Recruit blind, and give typos a break: Have your HR department remove applicants’ names from CVs/resumes so your recruiting panel’s biases don’t unwittingly prohibit e.g. muslim or female candidates from progressing. They could also remove universities to avoid class bias too. People speaking English as an additional language may have typos in their CVs but we need to start giving the typo-makers a serious break. They probably speak and can write in several more languages than you do which would bring so much to our industry. Even this pedant has learned to put expression and essence of message above accuracy. Spelling can be learned. Also, don’t make fun of phrases from ESL customers/members/users, they probably had to use google translate to get you to understand their very simple question so they’re not thinking they’re the dumb ones.

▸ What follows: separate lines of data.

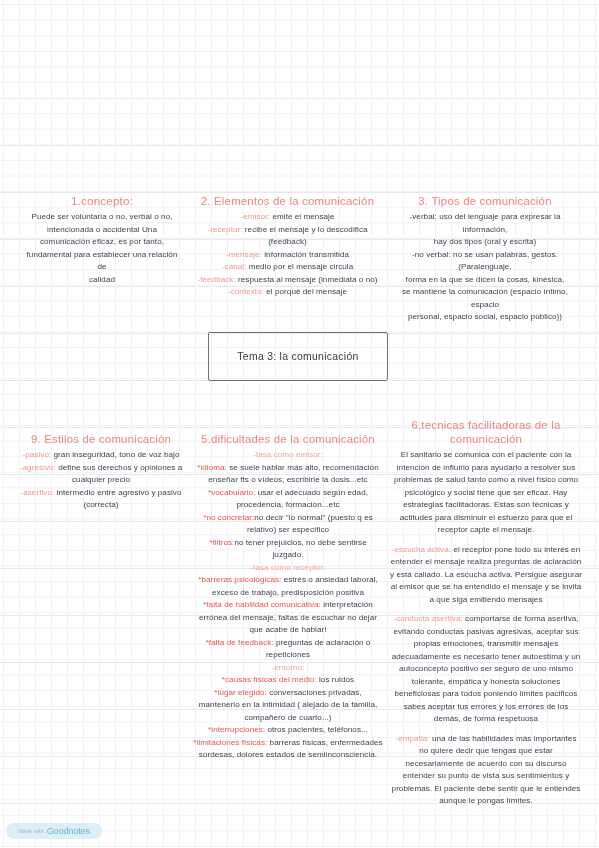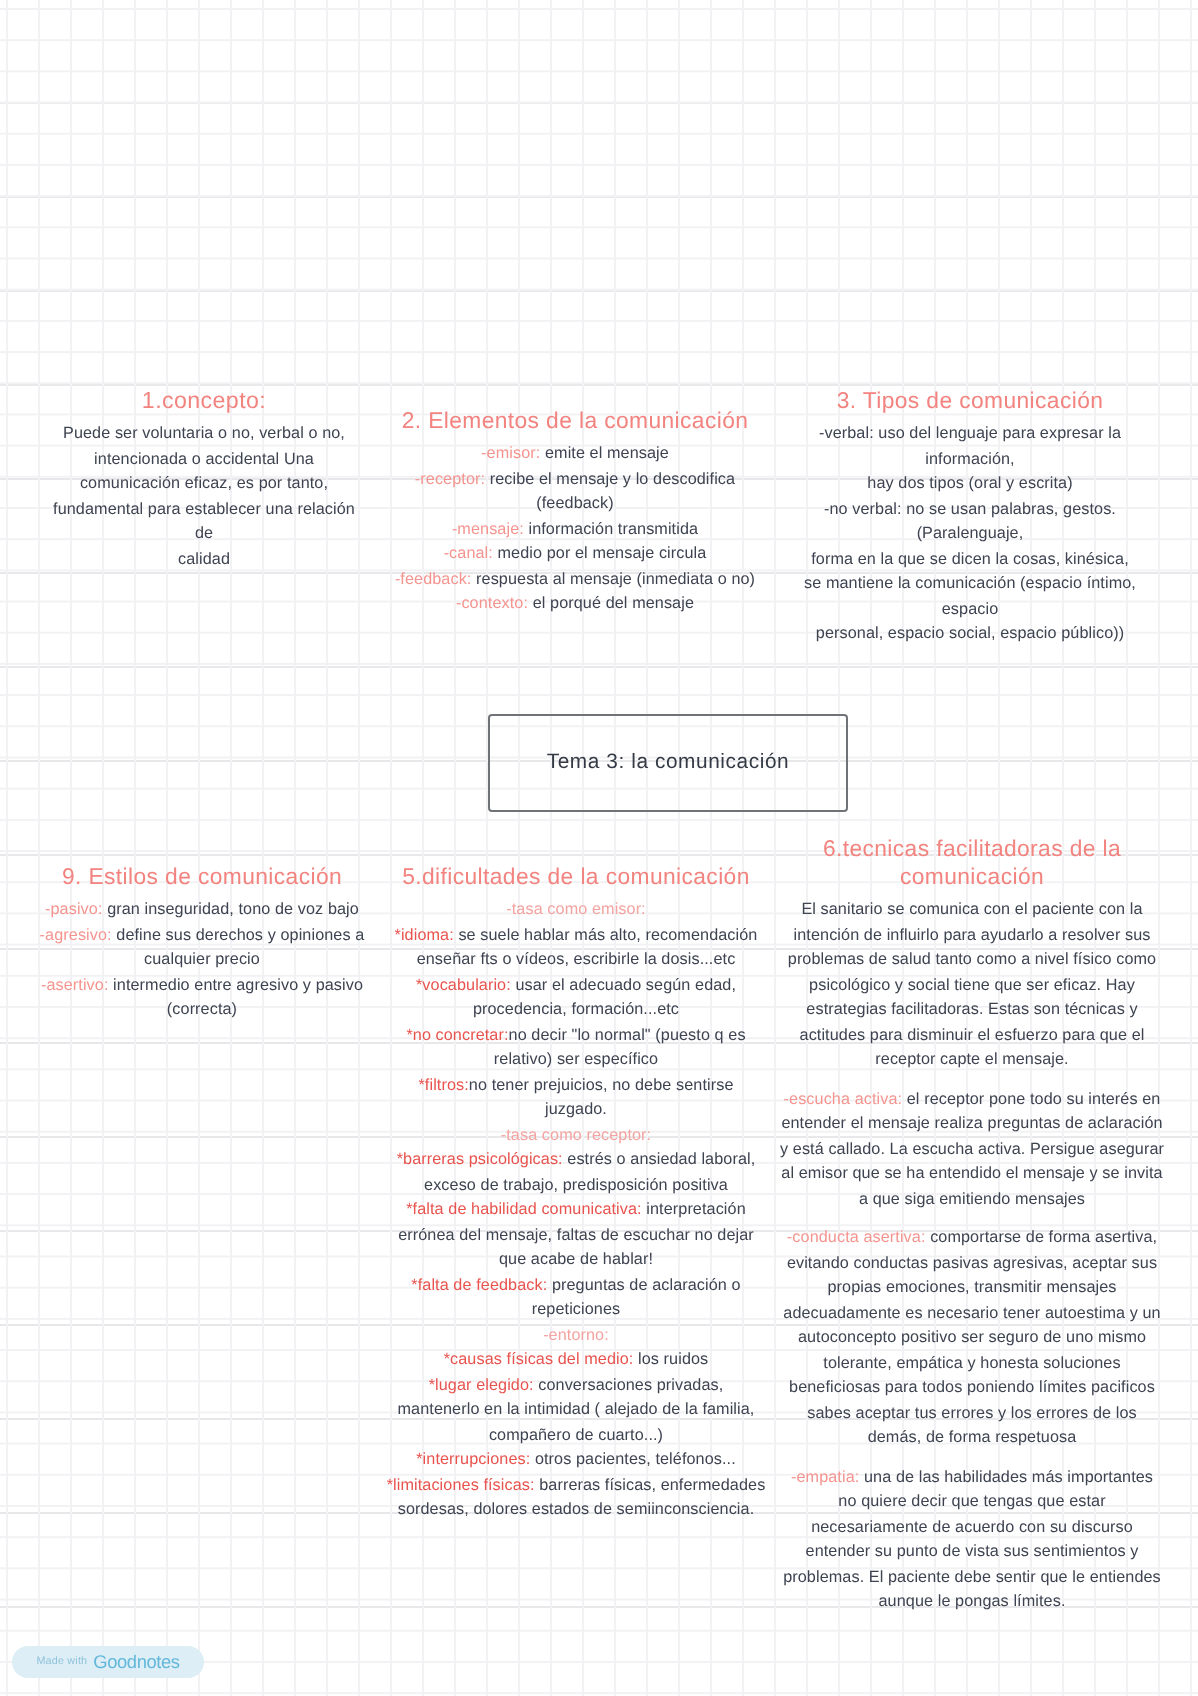--- a/index.html
+++ b/index.html
@@ -58,40 +58,39 @@
   .sub {
     color: #f3a3a0;
     font-size: 8.1px;
     line-height: 12.5px;
   }
   p { margin: 0; }
   .ln { display: block; }
 
   
   #sec1  { left: 22px;  top: 194px; width: 160px; }
-  #sec2  { left: 195px; top: 204px; width: 185px; }
+  #sec2  { left: 195px; top: 194px; width: 185px; }
   #sec3  { left: 390px; top: 194px; width: 190px; }
   #sec4  { left: 18px;  top: 432px; width: 166px; }
   #sec5  { left: 193px; top: 432px; width: 190px; }
   #sec6  { left: 390px; top: 418px; width: 192px; }
 
   .head.sec1 { font-size: 11.6px; }
 
   .center-box {
     left: 208px;
-    top: 357px;
+    top: 332px;
     width: 178px;
     height: 47px;
     border: 1.4px solid #6f7378;
     border-radius: 2px;
     background: rgba(255,255,255,0.0);
     display: flex;
     align-items: center;
     justify-content: center;
-    margin-left: 36px;
   }
   .center-box span {
     color: #343a45;
     font-size: 10.4px;
     letter-spacing: 0.3px;
   }
 
   .block-title { margin-bottom: 3px; display: block; }
   .para { margin-bottom: 0px; }
   .gap { height: 7px; }

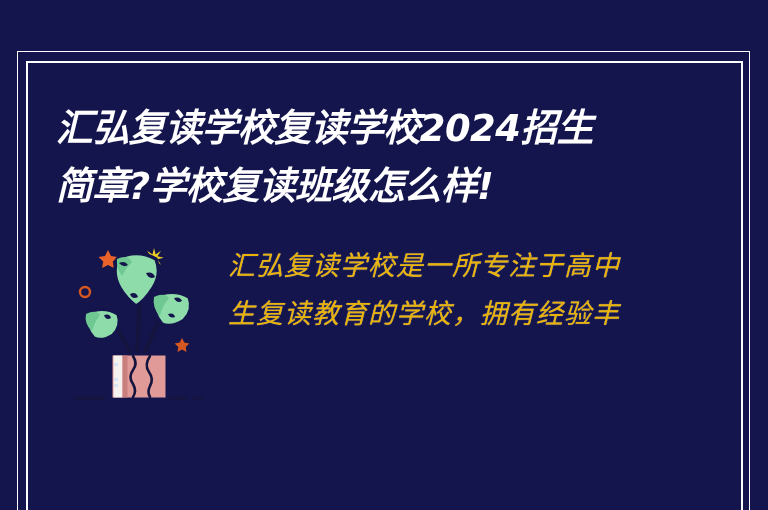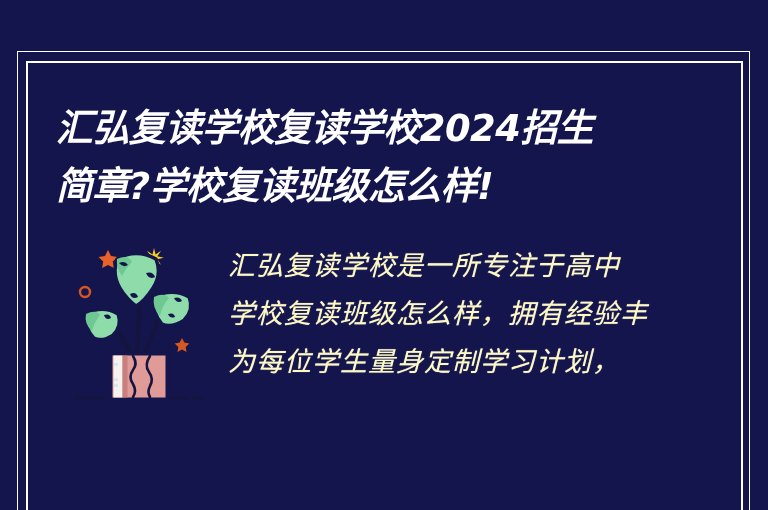--- a/index.html
+++ b/index.html
@@ -58,21 +58,21 @@
     white-space: nowrap;
   }
   .headline .hl-line { display: block; }
 
   
   .body-copy {
     position: absolute;
     left: 228px;
     top: 206px;
     width: 432px;
-    color: #fef9c3;
+    color: #eab308;
     font-size: 27px;
     line-height: 48px;
     font-style: italic;
     font-family: "DejaVu Serif", "Liberation Serif", serif;
     letter-spacing: 1px;
     text-shadow: 0 0 1px rgba(255,255,255,0.55);
   }
   .body-copy .bc-line { display: block; white-space: nowrap; }
 
   
@@ -165,17 +165,16 @@
       <g stroke="#14143f" stroke-width="3" stroke-linecap="round">
         <line x1="6" y1="166" x2="34" y2="166"></line>
         <line x1="100" y1="166" x2="116" y2="166"></line>
         <line x1="124" y1="166" x2="131" y2="166"></line>
       </g>
     </svg>
   </div>
 
   <div class="body-copy">
     <span class="bc-line">汇弘复读学校是一所专注于高中</span>
-    <span class="bc-line">学校复读班级怎么样，拥有经验丰</span>
-    <span class="bc-line">为每位学生量身定制学习计划，</span>
+    <span class="bc-line">生复读教育的学校，拥有经验丰</span>
   </div>
 
 </div>
 
 </body></html>

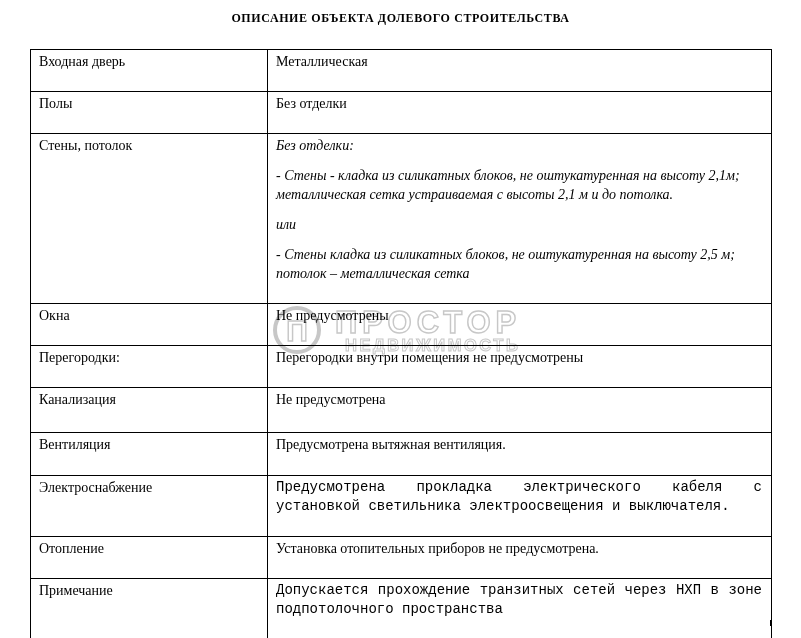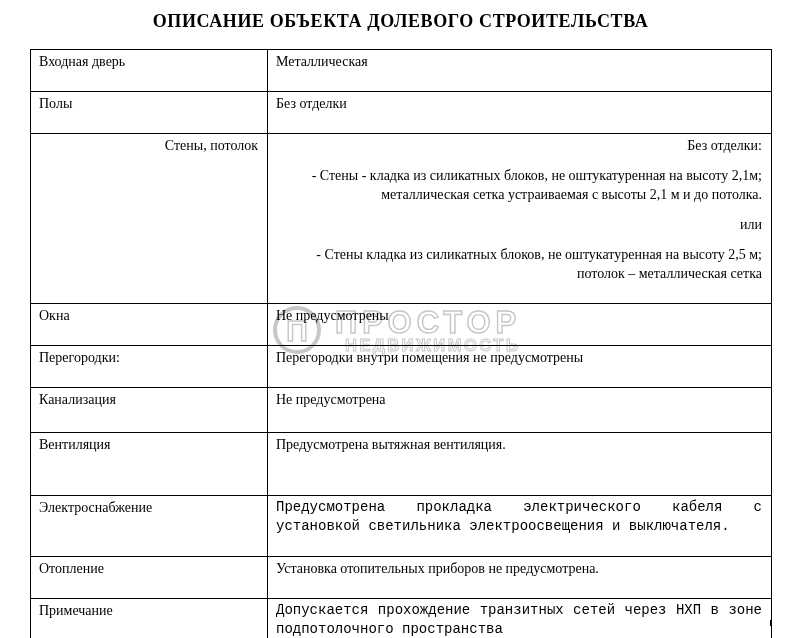--- a/index.html
+++ b/index.html
@@ -8,21 +8,21 @@
     background:#ffffff;
     position:relative;
     font-family:"Liberation Serif", serif;
     color:#000000;
     overflow:hidden;
   }
   .page-title {
     position:absolute; top:11px; left:0; width:801px;
     text-align:center;
     font-weight:bold;
-    font-size:18px;
+    font-size:12px;
     letter-spacing:0.6px;
     z-index:2;
   }
   
   .watermark {
     position:absolute; left:268px; top:301px;
     width:278px; height:54px;
     z-index:0;
   }
   table.desc {
@@ -38,30 +38,30 @@
     font-size:14px;
     line-height:19px;
     padding:2px 9px 20px 8px;
     vertical-align:top;
     overflow:hidden;
     word-wrap:break-word;
   }
   td.vmid { vertical-align:middle; }
   td.just { text-align:justify;font-family:Liberation Mono, monospace; }
   td.paras { padding-top:3px; }
-  td.paras p { margin:0 0 11px 0; line-height:19px; }
+  td.paras p { margin:0 0 11px 0; line-height:19px;font-style:italic; }
   td.paras p:last-child { margin-bottom:0; }
   tr.r0  { height:34px; }
   tr.r1  { height:24px; }
-  tr.r2  { height:150px;text-align:right; }
+  tr.r2  { height:150px; }
   tr.r3  { height:23px; }
   tr.r4  { height:25px; }
   tr.r5  { height:45px; }
   tr.r6  { height:41px; }
-  tr.r7  { height:63px;margin-left:40px; }
+  tr.r7  { height:43px;margin-left:40px; }
   tr.r8  { height:40px;margin-top:41px; }
   tr.r9  { height:75px; }
   tr.r10 { height:23px; }
   tr.r11 { height:40px; }
   
   .table-stub {
     position:absolute; left:30px; top:620px;
     width:739px; height:6px;
     border-left:1px solid #000; border-right:1px solid #000;
     z-index:1;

Take your meetings elsewhere: In 2017, I took the Crossref annual meeting to Asia for the first time. This decision was discussed in great detail and with surprising fervour in a board meeting a year in advance, and then re-raised at a second board meeting, where some US publishers again complained that Singapore was “just too far”. Far from where? It’s only far if your default is America! For the large majority of publishers, their starting point isn’t America or Europe. Turns out we had the largest and most diverse crowd we’d ever had at an annual meeting. Oh, and 2017 was also the year that our membership voted overwhelmingly in favour of being represented on our board by women and by non-westerners. Just sayin’.
One of the things I love about scholarly publishing is that we serve one of the few purposes that is truly cross-border. We share oceans, air, food, diseases, habits, a planet—so research cannot progress if it’s contained within borders. And borders can change anyway.
So that’s my global view. Now let’s change our defaults.